Quantization via AWQ or GPTQ reduces memory 2x with quality degradation within 1-3% on most benchmarks. On A10G (24GB) this allows running 13B model where non-quantized only fits 7B.
Deployment monitoring. Log: latency (P50/P95/P99), throughput (tokens/s), queue depth, cache hit rate. Grafana + Prometheus standard. vLLM exports metrics natively in Prometheus format.
Base Model Selection
| Model | Parameters | Strengths | Context |
|---|---|---|---|
| Llama-3.1 8B | 8B | Quality/speed balance | 128k |
| Llama-3.1 70B | 70B | Complex reasoning | 128k |
| Mistral 7B / Mixtral 8x7B | 7B / 47B | Efficiency per size | 32k |
| Qwen2.5 72B | 72B | Code, multilingual | 128k |
| Gemma 2 27B | 27B | Open license | 8k |
Fine-tuning 8B model suffices for most tasks. 70B needed when task requires deep reasoning or baseline 8B doesn't reach required quality even after fine-tuning.
Project Workflow
Task audit. Formalize exactly what model should do, collect 100+ real examples as eval dataset. Without eval you can't measure progress.

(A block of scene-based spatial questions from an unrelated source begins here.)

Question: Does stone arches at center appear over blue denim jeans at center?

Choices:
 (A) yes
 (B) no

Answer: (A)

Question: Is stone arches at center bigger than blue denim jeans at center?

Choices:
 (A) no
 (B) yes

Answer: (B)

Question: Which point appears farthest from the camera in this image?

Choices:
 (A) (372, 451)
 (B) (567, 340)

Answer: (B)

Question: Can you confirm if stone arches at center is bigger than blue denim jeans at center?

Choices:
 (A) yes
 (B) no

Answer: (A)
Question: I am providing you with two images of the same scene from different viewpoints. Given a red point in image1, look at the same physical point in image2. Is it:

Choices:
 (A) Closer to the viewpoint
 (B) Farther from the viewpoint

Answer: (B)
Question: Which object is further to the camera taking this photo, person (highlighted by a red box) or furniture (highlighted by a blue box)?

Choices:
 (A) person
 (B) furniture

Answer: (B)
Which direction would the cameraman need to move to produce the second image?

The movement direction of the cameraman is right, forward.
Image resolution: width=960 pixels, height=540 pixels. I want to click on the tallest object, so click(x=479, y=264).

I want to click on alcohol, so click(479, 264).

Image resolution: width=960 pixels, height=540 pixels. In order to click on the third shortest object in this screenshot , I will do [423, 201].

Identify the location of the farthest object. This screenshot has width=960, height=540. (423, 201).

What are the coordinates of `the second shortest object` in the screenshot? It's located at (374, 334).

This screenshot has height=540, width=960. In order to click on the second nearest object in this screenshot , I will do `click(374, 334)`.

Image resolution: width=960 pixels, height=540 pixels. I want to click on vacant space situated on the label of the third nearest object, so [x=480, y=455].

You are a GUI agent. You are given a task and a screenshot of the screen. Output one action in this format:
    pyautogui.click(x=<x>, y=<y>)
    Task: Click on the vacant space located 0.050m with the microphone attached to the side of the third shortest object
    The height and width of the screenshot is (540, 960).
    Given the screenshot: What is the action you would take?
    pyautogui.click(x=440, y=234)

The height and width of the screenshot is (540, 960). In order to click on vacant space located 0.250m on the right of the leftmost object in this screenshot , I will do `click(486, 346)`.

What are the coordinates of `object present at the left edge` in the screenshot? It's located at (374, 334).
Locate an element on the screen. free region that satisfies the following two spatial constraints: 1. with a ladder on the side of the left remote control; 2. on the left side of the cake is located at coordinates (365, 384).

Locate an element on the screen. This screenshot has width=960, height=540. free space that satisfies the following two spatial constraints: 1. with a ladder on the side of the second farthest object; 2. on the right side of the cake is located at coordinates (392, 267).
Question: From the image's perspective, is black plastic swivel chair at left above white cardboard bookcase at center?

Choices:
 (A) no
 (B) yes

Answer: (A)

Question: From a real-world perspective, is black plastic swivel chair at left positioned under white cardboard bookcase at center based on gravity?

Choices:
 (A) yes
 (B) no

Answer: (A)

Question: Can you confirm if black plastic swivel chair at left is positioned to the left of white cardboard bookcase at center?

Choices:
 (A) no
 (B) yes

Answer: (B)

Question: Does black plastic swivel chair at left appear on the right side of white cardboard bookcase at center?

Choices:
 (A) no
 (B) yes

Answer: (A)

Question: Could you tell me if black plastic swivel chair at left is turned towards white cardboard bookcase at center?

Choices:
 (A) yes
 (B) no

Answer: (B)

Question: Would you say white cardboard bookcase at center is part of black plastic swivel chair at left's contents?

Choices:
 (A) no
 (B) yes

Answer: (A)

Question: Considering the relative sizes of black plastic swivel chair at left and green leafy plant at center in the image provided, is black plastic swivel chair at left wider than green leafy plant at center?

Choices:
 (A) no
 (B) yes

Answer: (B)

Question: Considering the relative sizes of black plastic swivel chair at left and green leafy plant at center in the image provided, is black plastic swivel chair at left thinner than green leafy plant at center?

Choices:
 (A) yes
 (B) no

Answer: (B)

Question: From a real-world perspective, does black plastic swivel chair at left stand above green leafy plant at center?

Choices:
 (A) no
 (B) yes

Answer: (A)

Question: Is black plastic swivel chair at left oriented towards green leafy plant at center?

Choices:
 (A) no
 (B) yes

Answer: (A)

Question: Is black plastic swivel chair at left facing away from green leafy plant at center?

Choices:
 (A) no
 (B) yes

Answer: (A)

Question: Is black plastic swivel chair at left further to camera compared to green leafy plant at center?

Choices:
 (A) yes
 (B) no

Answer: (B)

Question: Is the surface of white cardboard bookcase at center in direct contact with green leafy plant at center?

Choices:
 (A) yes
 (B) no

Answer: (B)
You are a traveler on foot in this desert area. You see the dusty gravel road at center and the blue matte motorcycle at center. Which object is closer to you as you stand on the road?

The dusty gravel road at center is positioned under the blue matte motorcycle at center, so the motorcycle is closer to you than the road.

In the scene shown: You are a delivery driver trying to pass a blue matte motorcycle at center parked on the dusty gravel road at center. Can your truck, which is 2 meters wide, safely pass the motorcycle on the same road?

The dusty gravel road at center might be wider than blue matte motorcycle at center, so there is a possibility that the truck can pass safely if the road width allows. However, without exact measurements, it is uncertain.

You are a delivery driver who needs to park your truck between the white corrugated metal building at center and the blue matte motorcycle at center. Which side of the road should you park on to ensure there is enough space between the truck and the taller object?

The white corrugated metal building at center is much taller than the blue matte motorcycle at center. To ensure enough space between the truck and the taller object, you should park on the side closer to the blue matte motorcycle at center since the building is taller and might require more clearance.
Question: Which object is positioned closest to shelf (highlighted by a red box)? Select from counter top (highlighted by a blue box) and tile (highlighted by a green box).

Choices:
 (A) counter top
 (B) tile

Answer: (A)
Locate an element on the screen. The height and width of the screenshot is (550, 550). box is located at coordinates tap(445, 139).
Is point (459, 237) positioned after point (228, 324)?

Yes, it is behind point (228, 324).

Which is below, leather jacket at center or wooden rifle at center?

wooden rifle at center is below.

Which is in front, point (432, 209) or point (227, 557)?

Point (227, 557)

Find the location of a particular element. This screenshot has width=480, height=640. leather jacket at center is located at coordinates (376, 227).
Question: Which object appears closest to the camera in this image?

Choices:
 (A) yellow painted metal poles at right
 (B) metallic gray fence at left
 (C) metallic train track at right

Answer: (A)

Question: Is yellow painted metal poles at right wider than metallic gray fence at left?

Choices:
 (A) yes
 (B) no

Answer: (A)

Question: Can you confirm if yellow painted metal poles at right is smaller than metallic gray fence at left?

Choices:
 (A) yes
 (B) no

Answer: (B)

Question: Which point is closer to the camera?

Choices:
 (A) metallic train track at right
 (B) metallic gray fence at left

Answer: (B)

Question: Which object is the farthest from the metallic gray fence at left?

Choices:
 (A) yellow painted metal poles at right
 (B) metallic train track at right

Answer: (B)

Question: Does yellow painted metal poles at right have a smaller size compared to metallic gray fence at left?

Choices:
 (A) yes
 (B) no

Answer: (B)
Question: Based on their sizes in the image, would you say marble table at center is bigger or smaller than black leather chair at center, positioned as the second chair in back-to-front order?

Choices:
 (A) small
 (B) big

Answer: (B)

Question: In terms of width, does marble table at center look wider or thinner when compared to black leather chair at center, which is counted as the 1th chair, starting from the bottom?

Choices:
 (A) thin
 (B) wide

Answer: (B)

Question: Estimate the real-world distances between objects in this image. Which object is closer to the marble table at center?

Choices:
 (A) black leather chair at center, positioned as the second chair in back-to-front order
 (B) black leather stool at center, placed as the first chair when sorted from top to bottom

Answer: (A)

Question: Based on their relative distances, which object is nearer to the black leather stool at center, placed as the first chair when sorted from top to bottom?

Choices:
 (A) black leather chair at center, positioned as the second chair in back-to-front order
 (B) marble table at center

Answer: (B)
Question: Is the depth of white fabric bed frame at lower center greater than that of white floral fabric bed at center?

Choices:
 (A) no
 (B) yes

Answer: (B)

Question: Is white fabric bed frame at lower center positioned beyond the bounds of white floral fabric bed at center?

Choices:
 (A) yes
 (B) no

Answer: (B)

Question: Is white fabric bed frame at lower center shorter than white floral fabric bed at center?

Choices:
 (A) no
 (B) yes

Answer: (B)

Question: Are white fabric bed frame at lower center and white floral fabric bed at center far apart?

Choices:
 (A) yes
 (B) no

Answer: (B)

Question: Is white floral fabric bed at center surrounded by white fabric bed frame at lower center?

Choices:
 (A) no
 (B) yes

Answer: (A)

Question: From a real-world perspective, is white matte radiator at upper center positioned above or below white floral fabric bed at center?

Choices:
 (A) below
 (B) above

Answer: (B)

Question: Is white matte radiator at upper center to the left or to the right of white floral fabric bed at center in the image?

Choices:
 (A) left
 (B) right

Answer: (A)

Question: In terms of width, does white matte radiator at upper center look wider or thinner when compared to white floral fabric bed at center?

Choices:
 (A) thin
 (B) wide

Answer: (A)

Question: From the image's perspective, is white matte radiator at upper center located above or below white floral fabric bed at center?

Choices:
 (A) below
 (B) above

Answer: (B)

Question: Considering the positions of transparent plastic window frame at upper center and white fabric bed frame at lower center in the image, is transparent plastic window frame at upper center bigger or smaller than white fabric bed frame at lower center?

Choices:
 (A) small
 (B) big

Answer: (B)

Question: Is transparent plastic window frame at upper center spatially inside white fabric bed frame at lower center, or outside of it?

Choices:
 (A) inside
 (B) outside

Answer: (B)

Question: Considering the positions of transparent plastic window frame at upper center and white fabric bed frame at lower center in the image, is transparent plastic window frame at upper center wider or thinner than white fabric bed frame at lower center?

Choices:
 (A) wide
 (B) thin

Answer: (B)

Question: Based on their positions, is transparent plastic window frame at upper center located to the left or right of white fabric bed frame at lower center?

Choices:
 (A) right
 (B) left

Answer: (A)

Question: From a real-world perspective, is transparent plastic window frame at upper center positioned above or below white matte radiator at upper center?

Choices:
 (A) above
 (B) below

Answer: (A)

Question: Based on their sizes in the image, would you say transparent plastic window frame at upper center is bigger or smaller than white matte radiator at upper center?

Baseline via prompt engineering. Test OpenAI/Anthropic API with well-tuned system prompt. Often sufficient. If not — see concrete gap, understand what needs change.
RAG or fine-tuning. If problem is knowledge of specific documents — RAG. If problem is style, format, specialized vocabulary — fine-tuning. Often need both.
Training and validation. Prepare dataset, run training with tracking in W&B, evaluate on holdout and real user queries.
Deployment and monitoring. vLLM on own infrastructure or managed inference (Together, Replicate, Modal). Setup alerts on latency and quality.
Timelines: basic RAG prototype — 1-2 weeks. Fine-tuning with customer data — 3-6 weeks (including data prep). Production system with monitoring and retraining — 2-4 months.